March 12, 2014
Updated: March 12, 2014 00:26 IST
The head of the organisation that monitors the nuclear test ban treaty said on Monday that he has asked its experts to see if they detected an explosion at high altitude of the missing Malaysian Airlines plane.
Dr. Lassina Zerbo, executive director of the Comprehensive Nuclear Test Ban Treaty Organisation (CTBTO) told a news conference that the CTBTO uses “infrasound” or infrasonic sensors to monitor the earth mainly for atmospheric nuclear explosions.
There is no sign of the missing Boeing 777 carrying 239 people, which lost contact over the sea between Malaysia and Vietnam early on Saturday. Dr. Zerbo said he asked the head of the CTBTO’s International Data Center to look at the data “and get back to me.”

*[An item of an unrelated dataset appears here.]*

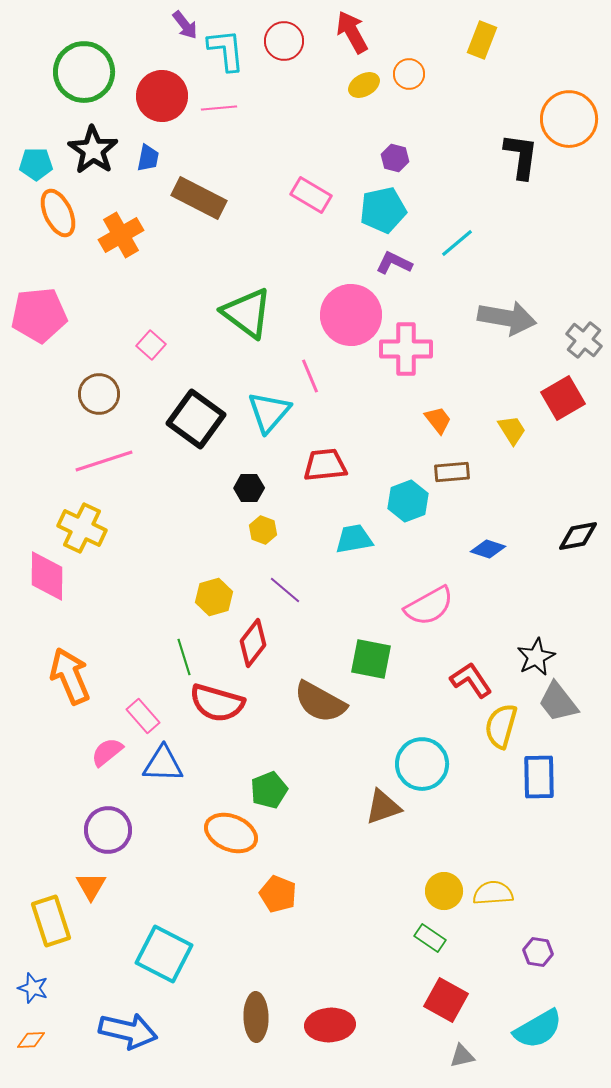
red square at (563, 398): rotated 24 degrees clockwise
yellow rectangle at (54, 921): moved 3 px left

He said infrasound would be the best technology to check for an explosion on the missing plane if there was a monitoring station nearby, “or the explosion is at a level or at an amplitude that it could be detected.”
“There’s a possibility, it’s not absolute, that the technology like the Infrazone could be able to detect” an explosion, he said in response to a question.

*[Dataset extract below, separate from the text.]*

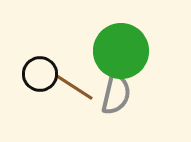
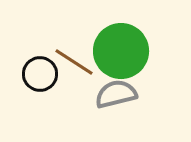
brown line: moved 25 px up
gray semicircle: rotated 117 degrees counterclockwise
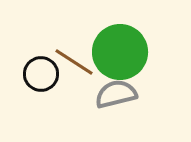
green circle: moved 1 px left, 1 px down
black circle: moved 1 px right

Acoustic waves with very low frequencies that are inaudible to the human ear are called infrasound, according to the CTBTO’s website.

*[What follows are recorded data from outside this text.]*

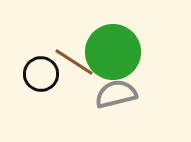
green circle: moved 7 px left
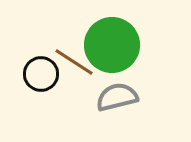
green circle: moved 1 px left, 7 px up
gray semicircle: moved 1 px right, 3 px down
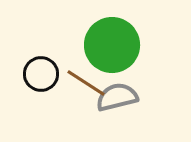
brown line: moved 12 px right, 21 px down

“Infrasound is produced by a variety of natural and man-made sources — exploding volcanoes, earthquakes, meteors, storms and auroras in the natural world; nuclear, mining and large chemical explosions, as well as aircraft and rocket launches in the man-made arena,” the CTBTO said.
One of four technologies used
Infrasound monitoring is one of the four technologies used by the International Monitoring System (IMS) to verify compliance with the nuclear test ban treaty. The CTBTO said the construction of infrasound monitoring stations “has contributed to a revival of scientific interest in this technology.”
There are seismic sensors for what’s occurring underground while hydrophones listen for underwater events. For the atmosphere, there are ultra-sensitive nuclide detectors which are designed to pick up the tiniest amount of nuclear radiation. And then there are infrasound detectors. In a dramatic demonstration of their global monitoring network’s ability to hear what humans can’t, the CTBTO has posted infrasound of the asteroid which exploded over Russia last year on the Internet. Not the sound of the meteor’s explosion, but of it tearing through the atmosphere before it became a fireball raining molten rock on the Ural Mountains.
The IMS infrasound network is the only global monitoring network of its kind and when it is fully operational it will consist of 60 stations “situated strategically in 35 countries around the world,” the CTBTO said. It did not list the countries and completed stations.